Scott Peterson's murder trial veered Wednesday from whether he killed his pregnant wife to whether charges should be dropped because a detective allegedly lied on the stand.
At issue was testimony from Modesto police Detective Allen Brocchini, the man who first led the investigation into the disappearance of Laci Peterson.
Judge Alfred A. Delucchi had planned a closed-door discussion of a defense request to declare a mistrial or dismiss the charges outright. But appeals from lawyers representing news organizations resulted in a public debate. During the exchange, Delucchi indicated that defense lawyer Mark Geragos claims Brocchini fabricated testimony to support the prosecution's case.
Jurors were not present for the exchange.
Delucchi has rejected two mistrial requests from Geragos during the trial's seven weeks. Legal experts said a mistrial or dismissal is highly unlikely in the latest instance.
Geragos has claimed authorities were determined to get a high-profile conviction at any cost. His latest example - and potentially the most harmful to prosecutors - is Brocchini's testimony about a tip he received several days after the remains of Laci Peterson and the couple's fetus washed onto a San Francisco Bay shore.
The tipster alleged that, in 1995, Scott Peterson mentioned that he would dispose of a body by sinking it in the ocean. Brocchini testified last month he didn't consider the information credible and shelved it.
He also said the tipster alleged Peterson said he would "tie a bag around the neck with duct tape" - a potentially damaging assertion because police said duct tape was found on Laci Peterson's badly decomposed torso.
A source who has heard a tape of Brocchini's interview with the tipster told The Associated Press that the man never mentioned duct tape, implying Brocchini lied on the stand.
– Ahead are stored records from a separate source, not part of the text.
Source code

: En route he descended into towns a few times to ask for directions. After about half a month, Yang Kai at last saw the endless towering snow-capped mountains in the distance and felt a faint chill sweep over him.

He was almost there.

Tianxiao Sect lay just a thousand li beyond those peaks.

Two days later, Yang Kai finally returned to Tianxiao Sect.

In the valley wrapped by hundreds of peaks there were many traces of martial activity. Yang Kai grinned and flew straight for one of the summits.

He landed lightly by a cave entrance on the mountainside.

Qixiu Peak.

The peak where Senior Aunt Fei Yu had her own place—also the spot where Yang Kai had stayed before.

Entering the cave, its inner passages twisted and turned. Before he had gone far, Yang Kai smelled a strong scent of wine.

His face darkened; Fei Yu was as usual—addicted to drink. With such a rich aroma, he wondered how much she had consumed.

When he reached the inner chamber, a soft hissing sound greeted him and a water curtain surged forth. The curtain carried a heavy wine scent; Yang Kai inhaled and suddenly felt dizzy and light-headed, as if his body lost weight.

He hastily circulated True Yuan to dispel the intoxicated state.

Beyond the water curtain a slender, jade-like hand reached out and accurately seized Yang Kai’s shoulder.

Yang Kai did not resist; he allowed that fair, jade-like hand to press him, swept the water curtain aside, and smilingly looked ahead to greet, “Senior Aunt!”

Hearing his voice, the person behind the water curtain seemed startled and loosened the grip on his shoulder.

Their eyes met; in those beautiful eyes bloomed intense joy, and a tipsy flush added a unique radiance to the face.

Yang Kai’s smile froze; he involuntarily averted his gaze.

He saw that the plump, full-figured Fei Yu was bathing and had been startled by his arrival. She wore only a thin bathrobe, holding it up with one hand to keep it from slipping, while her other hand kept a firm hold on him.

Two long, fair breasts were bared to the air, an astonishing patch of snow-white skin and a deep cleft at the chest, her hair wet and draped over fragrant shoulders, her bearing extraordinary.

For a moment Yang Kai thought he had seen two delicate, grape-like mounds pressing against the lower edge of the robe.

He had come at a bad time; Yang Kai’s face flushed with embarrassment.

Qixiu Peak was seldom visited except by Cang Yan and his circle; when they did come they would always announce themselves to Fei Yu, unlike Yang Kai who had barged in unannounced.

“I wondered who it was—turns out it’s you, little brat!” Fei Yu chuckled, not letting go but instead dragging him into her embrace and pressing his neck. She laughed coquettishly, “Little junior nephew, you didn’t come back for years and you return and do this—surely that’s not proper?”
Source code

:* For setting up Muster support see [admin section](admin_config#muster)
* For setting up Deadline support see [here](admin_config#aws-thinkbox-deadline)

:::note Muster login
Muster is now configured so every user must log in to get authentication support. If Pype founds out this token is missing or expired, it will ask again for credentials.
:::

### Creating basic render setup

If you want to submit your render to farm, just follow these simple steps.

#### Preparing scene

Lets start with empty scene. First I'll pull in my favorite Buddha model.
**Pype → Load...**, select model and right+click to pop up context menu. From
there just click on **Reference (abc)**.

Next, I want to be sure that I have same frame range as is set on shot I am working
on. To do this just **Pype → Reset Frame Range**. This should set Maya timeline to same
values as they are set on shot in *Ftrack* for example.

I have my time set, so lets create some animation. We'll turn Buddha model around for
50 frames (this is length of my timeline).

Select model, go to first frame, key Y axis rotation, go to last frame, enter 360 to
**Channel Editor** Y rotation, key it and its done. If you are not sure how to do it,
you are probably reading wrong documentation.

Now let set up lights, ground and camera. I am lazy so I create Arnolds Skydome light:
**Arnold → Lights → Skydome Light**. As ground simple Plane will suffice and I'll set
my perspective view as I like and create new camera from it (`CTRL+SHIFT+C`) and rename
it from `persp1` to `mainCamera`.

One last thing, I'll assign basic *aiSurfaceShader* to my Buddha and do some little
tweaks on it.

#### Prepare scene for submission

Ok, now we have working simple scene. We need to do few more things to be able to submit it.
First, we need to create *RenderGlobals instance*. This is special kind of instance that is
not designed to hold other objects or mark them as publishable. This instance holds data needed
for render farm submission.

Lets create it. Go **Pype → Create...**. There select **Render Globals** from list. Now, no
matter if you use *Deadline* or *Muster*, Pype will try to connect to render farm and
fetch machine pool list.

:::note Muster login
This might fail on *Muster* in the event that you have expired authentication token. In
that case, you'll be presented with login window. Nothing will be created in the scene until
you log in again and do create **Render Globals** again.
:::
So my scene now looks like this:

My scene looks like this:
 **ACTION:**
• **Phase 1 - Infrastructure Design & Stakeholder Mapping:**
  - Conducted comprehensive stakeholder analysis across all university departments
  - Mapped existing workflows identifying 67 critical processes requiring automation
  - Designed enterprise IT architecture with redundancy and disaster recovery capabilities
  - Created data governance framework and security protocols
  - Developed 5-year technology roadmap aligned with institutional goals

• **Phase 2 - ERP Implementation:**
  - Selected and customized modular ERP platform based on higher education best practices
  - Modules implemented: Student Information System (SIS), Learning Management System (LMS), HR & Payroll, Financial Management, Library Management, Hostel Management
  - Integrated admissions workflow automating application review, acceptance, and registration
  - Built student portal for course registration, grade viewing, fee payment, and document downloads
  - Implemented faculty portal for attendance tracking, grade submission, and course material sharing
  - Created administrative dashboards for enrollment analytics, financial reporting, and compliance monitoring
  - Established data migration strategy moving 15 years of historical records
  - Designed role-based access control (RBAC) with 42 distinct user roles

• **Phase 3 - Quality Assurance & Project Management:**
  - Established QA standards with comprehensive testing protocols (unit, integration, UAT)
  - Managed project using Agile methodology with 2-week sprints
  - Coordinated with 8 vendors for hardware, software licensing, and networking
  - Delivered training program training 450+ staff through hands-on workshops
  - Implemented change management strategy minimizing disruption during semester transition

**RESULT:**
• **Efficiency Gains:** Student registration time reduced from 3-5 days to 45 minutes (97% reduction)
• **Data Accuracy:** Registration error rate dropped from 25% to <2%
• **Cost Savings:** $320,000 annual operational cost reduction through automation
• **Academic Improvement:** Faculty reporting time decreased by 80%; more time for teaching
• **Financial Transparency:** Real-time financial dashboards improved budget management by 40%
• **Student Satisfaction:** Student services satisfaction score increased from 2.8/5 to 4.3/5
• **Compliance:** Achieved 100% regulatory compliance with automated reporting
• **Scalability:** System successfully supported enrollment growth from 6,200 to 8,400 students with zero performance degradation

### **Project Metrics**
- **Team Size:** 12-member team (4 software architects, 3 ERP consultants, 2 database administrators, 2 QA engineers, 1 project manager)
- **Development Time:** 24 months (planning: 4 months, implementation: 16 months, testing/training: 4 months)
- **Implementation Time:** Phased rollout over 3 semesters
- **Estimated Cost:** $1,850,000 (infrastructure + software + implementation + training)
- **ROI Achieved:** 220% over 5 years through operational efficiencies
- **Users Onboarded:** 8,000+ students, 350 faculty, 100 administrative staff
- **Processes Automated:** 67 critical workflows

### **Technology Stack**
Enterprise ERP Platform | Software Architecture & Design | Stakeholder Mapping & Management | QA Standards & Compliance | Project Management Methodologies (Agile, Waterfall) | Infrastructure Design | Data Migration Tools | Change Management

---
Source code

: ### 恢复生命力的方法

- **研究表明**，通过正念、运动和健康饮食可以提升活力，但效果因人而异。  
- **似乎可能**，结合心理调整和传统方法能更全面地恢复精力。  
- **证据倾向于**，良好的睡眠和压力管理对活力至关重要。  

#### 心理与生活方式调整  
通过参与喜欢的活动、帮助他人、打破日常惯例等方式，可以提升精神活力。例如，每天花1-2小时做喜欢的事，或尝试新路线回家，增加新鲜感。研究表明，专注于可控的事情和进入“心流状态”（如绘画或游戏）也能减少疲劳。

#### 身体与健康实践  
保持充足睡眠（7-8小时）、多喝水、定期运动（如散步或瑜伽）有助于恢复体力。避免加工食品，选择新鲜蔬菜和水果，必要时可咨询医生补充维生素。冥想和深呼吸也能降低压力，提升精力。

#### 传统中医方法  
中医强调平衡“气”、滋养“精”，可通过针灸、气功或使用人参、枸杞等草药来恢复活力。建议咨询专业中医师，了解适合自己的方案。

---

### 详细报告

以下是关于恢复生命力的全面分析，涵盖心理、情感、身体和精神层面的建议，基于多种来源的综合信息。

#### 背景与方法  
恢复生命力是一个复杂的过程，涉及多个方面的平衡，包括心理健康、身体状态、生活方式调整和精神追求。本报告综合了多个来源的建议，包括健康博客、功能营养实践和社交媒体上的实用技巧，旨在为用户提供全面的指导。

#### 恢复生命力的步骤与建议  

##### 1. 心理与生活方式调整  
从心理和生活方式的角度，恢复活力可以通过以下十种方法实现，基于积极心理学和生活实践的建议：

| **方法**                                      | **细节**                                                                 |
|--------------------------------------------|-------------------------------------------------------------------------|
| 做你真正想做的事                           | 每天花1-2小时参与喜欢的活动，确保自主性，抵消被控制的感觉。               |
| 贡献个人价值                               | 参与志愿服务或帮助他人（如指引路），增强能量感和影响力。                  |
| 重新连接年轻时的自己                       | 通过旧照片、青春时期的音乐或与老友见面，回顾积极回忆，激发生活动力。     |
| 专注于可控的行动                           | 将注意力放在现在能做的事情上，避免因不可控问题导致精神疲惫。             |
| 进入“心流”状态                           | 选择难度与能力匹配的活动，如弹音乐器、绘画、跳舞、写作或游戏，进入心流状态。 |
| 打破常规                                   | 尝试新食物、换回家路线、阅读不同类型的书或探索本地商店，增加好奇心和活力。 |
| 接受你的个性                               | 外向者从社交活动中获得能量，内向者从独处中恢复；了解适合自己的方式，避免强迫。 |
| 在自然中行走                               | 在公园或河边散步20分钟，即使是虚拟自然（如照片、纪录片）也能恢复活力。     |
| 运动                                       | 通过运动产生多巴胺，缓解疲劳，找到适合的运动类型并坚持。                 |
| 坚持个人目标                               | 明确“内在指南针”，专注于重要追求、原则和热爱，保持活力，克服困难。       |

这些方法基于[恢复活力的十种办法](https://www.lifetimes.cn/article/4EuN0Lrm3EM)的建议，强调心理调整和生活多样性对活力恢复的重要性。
Prosecutors allege Peterson murdered his wife in their Modesto home on or around Dec. 24, 2002, then dumped the weighted-down body in the bay. Police arrested Peterson after the remains were found in April 2003 near where he claims to have gone fishing alone that Christmas Eve morning.
On Wednesday, Geragos called Brocchini's testimony an "intentional and willful violation." He has argued that Peterson was framed by someone who knew his widely reported alibi.
The judge deferred a decision on what to do about Brocchini's testimony until July 29. Delucchi has been inclined to discuss such motions in private, but indicated Wednesday the hearing would be open if lawyers could argue their positions without revealing information that could taint jurors who might - improperly - be following the case in the press.
Geragos wants to discredit Brocchini even more by trotting out a 1998 home invasion robbery case in Modesto which Brocchini investigated.
Brocchini's testimony caused a mistrial after a Stanislaus County judge ruled his comments might have prejudiced the jury, according to court documents. Despite the judge's admonitions, Brocchini told jurors he wanted to talk with one defendant about another robbery in which "he may or may not have been involved."